Tuesday, October 19, 2010


So as I was uploading some pics that I took this afternoon, I realized that I'd missed a post. A delicious, delicious soup! So here we go.

Soak beans for at least a few hours, preferably overnight (or two days as it happens...).

Drain and rinse beans, then add 4-5 c. broth (one carton), and 3 c. of water.

Add some spices (bay leaf, paprika, cumin, etc.) and bring to a boil, then lower the heat to a simmer.

Chop some shallots and add that to the simmering beans/stock. Cut an inch off of a package of bacon, and fry it up, but please don't take pictures of it. When tasty, toss cooked bacon pieces in soup. Leave the fat in the pan.

Chop up a small red onion and fry it in the bacon fat. When it's nearly cooked, add a chopped clove of garlic as well*. When these are properly fried, toss them in the soup, still leaving the fat in the pan. Think that you have not enough fat, so fry some more bacon and still don't take pictures of it. Toss the fried bacon into the soup.

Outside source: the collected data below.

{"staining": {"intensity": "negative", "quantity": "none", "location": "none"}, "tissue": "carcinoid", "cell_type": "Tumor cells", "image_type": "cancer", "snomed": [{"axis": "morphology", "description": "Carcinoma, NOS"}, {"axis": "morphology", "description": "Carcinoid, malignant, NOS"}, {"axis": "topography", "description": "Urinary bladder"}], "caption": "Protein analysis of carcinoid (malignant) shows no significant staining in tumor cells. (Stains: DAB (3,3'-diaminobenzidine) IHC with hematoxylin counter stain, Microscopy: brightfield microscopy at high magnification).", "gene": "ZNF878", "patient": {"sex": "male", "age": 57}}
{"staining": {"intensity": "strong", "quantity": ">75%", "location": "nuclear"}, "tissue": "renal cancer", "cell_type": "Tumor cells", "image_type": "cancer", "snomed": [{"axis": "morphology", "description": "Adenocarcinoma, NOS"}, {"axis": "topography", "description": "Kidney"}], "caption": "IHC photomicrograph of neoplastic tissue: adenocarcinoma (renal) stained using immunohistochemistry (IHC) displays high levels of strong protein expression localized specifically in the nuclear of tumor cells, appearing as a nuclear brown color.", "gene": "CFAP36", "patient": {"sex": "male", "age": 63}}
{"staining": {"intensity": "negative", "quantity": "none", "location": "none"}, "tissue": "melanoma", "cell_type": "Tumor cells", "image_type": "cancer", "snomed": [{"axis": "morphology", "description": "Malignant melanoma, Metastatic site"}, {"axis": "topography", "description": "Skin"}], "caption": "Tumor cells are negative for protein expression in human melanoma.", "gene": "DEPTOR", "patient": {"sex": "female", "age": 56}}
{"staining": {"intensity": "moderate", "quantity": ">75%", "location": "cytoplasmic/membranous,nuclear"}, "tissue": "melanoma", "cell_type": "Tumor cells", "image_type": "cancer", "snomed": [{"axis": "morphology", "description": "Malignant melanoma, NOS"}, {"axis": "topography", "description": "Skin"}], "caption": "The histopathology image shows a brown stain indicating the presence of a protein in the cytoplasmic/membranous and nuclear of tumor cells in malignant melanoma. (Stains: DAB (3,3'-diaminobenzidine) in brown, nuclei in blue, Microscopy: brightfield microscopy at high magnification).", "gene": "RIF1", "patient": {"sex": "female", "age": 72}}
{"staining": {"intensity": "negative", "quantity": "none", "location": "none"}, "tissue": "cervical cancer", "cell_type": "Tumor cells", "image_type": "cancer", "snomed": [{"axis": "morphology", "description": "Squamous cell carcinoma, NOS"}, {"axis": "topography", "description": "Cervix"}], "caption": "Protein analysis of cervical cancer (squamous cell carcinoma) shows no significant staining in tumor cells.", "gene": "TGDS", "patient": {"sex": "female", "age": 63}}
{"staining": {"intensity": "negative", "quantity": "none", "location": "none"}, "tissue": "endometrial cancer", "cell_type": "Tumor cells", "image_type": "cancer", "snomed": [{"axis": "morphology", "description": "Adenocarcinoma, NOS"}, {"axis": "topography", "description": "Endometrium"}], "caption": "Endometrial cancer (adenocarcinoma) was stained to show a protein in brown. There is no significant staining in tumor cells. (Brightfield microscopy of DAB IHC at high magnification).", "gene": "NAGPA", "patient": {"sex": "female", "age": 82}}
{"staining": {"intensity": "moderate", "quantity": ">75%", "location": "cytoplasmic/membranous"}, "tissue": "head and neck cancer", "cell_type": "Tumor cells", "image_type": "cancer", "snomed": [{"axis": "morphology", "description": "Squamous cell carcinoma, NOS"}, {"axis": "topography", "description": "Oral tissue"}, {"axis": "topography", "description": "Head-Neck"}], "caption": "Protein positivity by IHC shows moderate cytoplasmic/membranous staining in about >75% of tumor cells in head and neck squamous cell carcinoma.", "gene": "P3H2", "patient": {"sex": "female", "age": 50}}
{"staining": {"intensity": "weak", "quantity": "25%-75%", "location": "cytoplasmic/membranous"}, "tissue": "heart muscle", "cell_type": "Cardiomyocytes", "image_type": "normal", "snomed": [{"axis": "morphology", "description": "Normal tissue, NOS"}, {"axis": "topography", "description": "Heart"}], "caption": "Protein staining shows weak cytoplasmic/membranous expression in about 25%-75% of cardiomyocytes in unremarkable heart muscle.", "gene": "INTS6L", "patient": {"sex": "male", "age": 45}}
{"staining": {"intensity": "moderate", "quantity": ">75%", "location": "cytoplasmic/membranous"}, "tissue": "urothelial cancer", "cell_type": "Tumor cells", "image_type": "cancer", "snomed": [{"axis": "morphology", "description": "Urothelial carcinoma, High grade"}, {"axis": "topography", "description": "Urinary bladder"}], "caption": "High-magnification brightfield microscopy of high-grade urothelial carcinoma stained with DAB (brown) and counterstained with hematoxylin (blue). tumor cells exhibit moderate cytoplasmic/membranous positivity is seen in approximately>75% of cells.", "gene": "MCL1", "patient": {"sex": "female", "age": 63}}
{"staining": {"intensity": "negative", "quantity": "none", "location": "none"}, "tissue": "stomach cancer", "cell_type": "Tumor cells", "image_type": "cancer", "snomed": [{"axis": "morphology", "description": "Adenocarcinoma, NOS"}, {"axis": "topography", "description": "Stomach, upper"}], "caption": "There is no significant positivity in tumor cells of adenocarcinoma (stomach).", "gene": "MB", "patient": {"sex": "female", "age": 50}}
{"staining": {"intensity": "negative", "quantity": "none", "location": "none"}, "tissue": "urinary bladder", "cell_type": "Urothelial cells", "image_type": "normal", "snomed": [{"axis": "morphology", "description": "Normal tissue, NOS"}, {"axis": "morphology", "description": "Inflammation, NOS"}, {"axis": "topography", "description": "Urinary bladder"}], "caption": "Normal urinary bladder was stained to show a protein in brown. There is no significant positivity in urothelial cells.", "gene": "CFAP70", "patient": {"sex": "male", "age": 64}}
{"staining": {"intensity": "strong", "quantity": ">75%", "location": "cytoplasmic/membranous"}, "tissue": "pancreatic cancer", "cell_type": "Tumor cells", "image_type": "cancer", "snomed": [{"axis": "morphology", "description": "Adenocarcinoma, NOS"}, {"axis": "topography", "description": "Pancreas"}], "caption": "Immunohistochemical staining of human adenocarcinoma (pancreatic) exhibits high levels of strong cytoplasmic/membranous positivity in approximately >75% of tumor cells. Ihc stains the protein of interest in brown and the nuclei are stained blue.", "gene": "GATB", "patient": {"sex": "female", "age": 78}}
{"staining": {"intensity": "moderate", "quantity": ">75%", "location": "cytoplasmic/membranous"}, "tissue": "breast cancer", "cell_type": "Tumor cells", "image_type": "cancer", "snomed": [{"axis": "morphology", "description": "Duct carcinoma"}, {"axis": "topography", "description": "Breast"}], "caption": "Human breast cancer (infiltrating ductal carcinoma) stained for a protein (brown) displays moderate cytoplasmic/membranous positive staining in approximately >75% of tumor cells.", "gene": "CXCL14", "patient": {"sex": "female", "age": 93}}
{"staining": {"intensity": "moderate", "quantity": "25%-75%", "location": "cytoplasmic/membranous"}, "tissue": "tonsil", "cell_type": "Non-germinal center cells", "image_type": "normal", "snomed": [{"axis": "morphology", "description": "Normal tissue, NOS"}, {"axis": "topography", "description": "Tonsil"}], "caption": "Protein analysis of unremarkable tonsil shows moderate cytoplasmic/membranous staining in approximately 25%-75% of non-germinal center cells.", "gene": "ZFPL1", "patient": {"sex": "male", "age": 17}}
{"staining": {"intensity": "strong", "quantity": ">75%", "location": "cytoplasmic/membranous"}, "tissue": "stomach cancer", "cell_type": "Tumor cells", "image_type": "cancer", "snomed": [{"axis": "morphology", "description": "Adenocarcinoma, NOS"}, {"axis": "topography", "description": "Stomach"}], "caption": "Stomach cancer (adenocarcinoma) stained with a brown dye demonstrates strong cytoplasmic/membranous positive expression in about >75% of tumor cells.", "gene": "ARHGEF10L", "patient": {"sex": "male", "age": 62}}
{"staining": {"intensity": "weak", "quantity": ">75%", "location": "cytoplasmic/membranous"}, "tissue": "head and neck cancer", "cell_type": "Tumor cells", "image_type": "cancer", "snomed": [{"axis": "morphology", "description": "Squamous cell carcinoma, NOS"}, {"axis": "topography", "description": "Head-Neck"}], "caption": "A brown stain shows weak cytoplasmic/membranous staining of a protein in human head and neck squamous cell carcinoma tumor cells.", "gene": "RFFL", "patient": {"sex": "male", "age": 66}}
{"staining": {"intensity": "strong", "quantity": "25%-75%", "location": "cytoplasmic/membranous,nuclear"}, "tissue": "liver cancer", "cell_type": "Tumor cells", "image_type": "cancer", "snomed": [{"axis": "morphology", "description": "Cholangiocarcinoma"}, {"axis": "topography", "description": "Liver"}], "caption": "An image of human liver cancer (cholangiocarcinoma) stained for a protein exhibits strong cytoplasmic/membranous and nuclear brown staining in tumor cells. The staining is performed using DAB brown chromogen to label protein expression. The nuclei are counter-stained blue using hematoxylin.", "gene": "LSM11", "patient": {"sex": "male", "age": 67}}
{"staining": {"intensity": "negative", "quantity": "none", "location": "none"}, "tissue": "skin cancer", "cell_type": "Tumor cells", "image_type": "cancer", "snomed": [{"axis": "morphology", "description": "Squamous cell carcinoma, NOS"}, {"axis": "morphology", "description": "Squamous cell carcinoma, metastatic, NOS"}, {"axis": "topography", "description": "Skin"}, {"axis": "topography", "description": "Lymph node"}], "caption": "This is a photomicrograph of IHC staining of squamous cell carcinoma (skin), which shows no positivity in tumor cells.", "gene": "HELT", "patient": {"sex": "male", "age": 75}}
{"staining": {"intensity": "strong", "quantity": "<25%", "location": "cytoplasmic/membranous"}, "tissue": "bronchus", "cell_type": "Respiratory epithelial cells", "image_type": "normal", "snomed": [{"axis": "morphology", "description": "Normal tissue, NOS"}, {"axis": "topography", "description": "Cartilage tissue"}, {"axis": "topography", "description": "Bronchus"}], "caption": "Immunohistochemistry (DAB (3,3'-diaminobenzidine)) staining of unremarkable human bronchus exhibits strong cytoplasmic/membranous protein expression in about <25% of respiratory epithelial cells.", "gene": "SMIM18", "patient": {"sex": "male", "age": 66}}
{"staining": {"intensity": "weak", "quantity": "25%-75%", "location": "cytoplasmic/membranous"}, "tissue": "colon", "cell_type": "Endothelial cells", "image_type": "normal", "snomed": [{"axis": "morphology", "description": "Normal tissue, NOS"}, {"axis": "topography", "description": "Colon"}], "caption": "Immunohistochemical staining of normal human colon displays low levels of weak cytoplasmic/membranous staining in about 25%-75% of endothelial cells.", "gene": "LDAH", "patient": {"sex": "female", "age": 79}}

Roughly chop three sausages (pre-cooked or otherwise -- I cooked mine the other day) and fry them until beautifully browned in the bacon fat. If needed, add some olive oil. When the sausage is done, please put aside.

Preheat oven to 500F. Chop veggies of your choice (I had some carrots that needed eating and a potato or two). Pour olive oil and some salt over veggies, roll them around to ensure that they are fully coated with olive oil and salt. When oven is preheated, roast the veggies, stirring occasionally, until they are browned.

When the beans are fully cooked (a.k.a. soft but not mushy), toss in the sausage and roasted veggies. Serve with some cheese and cornbread.

Note to self: Jiff is too sweet to put cheddar cheese on the top. Still delicious, but an odd combo.

* N.B. #1: onion and garlic are amazing fried, but while you want onions to get translucent and brown, you merely want the garlic toasted. If it's brown it'll taste burnt.
N.B. #2: the easiest way that I've found to chop garlic is this: peel the clove, then with the flat of your knife, smoosh it. Just lean on it until you feel it give. It'll then be much easier to dice.